NVlabs / FoundationPose

[CVPR 2024 Highlight] FoundationPose: Unified 6D Pose Estimation and Tracking of Novel Objects
https://nvlabs.github.io/FoundationPose/
Other
955 stars 99 forks source link

Tracking is easy to loss when there is large motion between nearby frames #103

Open byran-wang opened 1 week ago

byran-wang commented 1 week ago

Hello,

Thank you for your great work. I am interested in your research and am comparing the pose errors between BundleSDF and FoundationPose using my self-developed viewer.

I tested these on the HO3D dataset and found that tracking tends to be lost when there is significant motion between consecutive frames.

The first video was tested on the sequence ABF12 using your publicly released code on the HO3D dataset.

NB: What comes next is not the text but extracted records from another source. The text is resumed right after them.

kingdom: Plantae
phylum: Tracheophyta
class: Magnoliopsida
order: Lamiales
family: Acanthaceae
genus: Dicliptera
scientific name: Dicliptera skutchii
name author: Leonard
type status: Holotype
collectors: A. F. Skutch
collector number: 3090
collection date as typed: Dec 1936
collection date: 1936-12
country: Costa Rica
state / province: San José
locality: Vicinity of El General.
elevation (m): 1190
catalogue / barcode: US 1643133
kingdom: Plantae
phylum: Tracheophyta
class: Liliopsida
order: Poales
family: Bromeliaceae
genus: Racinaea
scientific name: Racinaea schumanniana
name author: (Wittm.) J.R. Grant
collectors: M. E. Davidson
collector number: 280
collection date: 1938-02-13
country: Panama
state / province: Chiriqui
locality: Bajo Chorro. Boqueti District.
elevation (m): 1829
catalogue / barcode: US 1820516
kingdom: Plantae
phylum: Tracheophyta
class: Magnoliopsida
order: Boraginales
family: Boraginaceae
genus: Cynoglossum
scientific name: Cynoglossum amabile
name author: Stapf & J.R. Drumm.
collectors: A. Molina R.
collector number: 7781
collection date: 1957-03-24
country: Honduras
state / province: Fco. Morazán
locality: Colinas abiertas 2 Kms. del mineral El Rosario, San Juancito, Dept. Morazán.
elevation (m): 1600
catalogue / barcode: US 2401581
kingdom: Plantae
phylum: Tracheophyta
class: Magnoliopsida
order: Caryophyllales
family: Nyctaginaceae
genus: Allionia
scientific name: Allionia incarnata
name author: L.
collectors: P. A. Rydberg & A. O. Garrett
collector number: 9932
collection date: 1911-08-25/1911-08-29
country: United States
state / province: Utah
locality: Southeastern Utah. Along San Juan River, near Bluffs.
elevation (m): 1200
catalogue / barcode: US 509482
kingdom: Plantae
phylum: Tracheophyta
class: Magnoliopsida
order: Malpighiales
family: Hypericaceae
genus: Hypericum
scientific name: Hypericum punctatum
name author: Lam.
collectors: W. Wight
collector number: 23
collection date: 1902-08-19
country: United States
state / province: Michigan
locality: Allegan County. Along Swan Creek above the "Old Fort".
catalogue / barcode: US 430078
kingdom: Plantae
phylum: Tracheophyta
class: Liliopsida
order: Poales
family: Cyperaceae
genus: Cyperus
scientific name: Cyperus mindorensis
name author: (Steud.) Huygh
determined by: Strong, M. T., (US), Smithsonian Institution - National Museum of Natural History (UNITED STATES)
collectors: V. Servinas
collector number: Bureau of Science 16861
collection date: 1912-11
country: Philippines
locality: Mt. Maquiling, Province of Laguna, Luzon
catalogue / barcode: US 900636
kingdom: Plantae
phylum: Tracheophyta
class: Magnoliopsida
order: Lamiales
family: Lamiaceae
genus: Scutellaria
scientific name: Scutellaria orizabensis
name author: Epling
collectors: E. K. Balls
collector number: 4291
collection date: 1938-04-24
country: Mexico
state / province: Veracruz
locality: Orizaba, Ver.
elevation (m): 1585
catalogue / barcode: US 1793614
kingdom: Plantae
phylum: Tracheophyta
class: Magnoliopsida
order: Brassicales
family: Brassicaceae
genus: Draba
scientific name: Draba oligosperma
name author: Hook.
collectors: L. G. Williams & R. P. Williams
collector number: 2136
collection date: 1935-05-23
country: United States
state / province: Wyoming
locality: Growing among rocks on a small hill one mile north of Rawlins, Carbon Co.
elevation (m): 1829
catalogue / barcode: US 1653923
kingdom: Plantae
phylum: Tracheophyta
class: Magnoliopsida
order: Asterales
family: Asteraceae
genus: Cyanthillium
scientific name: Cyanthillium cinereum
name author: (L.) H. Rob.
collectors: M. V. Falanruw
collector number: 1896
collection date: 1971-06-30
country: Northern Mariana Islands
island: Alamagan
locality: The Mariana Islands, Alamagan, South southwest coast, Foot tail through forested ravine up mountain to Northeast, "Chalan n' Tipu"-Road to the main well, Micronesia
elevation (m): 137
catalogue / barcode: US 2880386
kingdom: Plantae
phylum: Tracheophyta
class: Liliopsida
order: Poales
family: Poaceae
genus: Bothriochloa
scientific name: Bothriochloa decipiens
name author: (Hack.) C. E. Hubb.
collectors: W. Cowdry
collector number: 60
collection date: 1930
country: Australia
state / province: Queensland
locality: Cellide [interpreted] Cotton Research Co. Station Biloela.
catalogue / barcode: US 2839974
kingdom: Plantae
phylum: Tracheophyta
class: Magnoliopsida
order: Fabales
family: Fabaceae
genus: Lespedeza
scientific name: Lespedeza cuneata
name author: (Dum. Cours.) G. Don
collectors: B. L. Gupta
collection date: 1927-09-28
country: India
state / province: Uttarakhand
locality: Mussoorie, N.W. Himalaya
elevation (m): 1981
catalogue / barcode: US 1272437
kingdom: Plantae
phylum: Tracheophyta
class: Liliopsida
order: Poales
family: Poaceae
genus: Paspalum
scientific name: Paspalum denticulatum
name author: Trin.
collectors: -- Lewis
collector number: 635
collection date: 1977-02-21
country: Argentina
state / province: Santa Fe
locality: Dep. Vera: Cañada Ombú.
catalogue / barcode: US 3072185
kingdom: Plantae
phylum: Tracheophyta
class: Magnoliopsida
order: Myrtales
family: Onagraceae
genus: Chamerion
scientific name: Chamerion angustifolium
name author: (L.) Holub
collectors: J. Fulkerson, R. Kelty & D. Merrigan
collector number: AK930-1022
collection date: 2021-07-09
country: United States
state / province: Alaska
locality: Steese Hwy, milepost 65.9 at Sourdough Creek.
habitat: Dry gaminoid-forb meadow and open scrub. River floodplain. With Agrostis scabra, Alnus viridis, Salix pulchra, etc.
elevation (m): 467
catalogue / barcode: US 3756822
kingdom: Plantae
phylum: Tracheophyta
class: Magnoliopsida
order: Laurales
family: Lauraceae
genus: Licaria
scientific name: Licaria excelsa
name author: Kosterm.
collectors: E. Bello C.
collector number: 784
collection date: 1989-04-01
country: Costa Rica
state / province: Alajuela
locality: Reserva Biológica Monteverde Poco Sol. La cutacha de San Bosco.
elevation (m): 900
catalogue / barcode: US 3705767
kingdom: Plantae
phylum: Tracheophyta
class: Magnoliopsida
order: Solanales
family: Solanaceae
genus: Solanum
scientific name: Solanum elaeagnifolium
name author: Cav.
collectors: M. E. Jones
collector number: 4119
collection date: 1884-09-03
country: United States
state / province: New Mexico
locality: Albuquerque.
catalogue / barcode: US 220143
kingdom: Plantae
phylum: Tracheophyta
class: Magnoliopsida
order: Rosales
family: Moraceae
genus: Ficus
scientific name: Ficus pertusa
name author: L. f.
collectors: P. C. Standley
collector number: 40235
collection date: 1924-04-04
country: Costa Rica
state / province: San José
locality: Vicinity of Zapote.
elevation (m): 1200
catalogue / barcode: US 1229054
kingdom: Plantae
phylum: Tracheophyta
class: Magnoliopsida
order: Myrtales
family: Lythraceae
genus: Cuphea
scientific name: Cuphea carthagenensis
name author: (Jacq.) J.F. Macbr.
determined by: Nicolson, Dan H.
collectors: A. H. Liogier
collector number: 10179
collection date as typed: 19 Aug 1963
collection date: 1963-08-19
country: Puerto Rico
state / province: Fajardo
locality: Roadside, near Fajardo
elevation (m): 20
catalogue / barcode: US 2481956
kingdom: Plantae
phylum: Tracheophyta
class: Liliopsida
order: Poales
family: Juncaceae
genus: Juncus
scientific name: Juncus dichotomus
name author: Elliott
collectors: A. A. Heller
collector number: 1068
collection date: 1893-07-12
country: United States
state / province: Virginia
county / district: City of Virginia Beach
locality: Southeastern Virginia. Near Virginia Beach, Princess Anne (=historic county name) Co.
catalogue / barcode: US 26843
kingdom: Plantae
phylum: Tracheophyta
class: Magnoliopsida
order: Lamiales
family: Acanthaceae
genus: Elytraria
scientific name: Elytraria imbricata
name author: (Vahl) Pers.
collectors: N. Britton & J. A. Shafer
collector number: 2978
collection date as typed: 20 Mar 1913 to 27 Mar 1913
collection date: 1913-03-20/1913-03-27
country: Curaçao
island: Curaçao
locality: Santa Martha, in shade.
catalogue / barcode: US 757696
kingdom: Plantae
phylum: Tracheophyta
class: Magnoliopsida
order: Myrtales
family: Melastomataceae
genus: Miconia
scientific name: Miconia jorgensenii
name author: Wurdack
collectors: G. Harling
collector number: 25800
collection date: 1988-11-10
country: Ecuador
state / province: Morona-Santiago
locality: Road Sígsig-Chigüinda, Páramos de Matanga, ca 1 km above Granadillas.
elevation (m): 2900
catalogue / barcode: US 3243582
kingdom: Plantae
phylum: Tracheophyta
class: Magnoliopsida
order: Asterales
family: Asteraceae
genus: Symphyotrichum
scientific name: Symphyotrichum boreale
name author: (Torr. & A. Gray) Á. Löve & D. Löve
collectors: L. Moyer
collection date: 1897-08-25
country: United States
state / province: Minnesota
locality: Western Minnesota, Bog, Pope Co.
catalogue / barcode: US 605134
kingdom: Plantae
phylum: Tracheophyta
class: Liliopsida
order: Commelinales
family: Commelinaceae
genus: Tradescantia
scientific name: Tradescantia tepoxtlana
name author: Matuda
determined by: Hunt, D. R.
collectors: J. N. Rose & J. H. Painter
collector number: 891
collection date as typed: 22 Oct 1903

As shown in the video, the pose error (ADD), indicated by the Y-axis, increases significantly at frame 729 for both BundleSDF and FoundationPose due to substantial object motion between frames 729 and 728.

https://github.com/NVlabs/FoundationPose/assets/16728958/4c32ed3b-b609-4f52-b3ef-ba76622c37fd

The second video was tested on the sequence GPMF14. Similarly, the pose error increases notably at frame 655 for both systems. There is considerable object motion between frames 655 and 654.

https://github.com/NVlabs/FoundationPose/assets/16728958/89cb528e-7c5f-4a20-bcd5-2ac8ae3268e4

So, my questions are:

Why is tracking prone to loss when there is significant motion between nearby frames? Why can't tracking be restored after it is lost in FoundationPose, even though the 3D model does not change?

Look forward your kindly reply. Thank you.

wenbowen123 commented 1 week ago

it does not look like your video is loaded in the right order. There are some jumps of events. Can you confirm?

byran-wang commented 1 week ago

@wenbowen123 The video came from a viewer recording. The Viewer is an offline tool developed by my self. So I can jump to any frames by the mouse or keyboard. Therefore, you can see some jumps of frames.

Additionaly, for the Viewer, it firstly loads calculated poses from the running result based on FoundationPose and BundleSDF original code. Then it calculate the pose errors (ADD) between GT poses and calculated poses. Finally, the pose errors are show on the viewer left side, and object pose in the camera on right side.

wenbowen123 commented 1 week ago

HO3D dataset removed some intermediate frames from the video, which causes unrealistic jumps in the video.

byran-wang commented 2 days ago

@wenbowen123 Yes, there are some missing frames in the HO3D dataset. I think these missing frames can simulate large motion scenarios. I wonder if FoundationPose and BundleSDF can work well in large motion scenarios? Thanks.

wenbowen123 commented 22 hours ago

For a reasonable amount of large motion, they should work. But not for the unrealistic frame dropping like the above video, cause it no longer makes sense for using the temporal cues (tracking)

I'd also suggest to double check your data loading, since the second video (meat can) at around 00:20, the video play sequence does not look right (even with dropping).